__Stored records__

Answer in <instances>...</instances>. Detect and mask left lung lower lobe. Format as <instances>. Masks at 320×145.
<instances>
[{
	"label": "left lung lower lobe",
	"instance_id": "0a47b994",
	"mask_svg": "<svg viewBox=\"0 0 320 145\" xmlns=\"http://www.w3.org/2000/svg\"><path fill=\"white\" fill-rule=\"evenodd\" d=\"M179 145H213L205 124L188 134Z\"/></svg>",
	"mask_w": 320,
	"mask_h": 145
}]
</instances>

__Work instructions__
Turn every line of the listing into a Markdown table with two columns, Line and Content, where Line holds the row number and Content holds that line. Leave out any blank lines.

__Written answer__
| Line | Content |
|---|---|
| 1 | Answer in <instances>...</instances>. Detect and mask left lung lower lobe. Format as <instances>. Masks at 320×145. |
| 2 | <instances> |
| 3 | [{ |
| 4 | 	"label": "left lung lower lobe", |
| 5 | 	"instance_id": "0a47b994", |
| 6 | 	"mask_svg": "<svg viewBox=\"0 0 320 145\" xmlns=\"http://www.w3.org/2000/svg\"><path fill=\"white\" fill-rule=\"evenodd\" d=\"M179 145H213L205 124L188 134Z\"/></svg>", |
| 7 | 	"mask_w": 320, |
| 8 | 	"mask_h": 145 |
| 9 | }] |
| 10 | </instances> |